[Data items]
:::
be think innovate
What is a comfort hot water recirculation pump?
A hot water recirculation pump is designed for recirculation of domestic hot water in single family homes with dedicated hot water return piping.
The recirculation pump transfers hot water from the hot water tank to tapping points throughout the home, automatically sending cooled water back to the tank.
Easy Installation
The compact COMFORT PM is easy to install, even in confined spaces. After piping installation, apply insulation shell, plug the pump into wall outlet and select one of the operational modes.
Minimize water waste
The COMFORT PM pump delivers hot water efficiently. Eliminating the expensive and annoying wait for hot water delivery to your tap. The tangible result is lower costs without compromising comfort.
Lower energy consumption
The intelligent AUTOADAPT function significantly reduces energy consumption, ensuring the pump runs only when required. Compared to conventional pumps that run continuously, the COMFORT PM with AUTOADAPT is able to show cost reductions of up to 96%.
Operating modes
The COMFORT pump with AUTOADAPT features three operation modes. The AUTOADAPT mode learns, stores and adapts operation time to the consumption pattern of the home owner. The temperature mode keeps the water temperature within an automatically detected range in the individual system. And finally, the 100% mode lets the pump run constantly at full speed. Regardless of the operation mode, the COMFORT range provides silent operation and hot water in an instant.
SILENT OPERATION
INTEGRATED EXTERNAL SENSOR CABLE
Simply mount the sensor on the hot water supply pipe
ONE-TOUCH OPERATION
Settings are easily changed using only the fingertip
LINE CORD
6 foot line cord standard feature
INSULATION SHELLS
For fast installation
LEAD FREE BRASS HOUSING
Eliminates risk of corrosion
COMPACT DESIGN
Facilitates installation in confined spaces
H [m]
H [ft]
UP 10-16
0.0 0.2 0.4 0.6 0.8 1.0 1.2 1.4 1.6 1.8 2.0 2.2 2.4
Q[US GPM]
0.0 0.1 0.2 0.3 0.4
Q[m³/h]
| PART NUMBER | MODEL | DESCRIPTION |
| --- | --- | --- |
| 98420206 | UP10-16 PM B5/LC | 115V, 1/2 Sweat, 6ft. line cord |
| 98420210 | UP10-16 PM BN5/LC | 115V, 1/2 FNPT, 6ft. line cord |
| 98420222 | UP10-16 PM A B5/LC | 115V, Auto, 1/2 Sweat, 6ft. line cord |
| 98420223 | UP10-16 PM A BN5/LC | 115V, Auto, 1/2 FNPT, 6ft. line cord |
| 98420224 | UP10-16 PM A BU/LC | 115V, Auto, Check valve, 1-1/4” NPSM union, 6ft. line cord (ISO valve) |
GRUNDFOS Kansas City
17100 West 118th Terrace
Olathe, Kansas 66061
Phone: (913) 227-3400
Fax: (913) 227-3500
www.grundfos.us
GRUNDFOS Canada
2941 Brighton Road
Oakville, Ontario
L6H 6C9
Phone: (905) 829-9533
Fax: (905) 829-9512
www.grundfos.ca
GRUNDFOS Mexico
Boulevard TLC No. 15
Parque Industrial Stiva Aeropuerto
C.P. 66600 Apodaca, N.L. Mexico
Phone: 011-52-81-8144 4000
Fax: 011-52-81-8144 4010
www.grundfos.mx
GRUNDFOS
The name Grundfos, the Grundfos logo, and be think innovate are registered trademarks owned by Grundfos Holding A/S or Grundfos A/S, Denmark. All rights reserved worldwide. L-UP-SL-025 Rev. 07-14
:::
What is being asked -> Tally up the lines holding the string "innovate" in the data above, and respond with nothing but the number.

Task output -> 2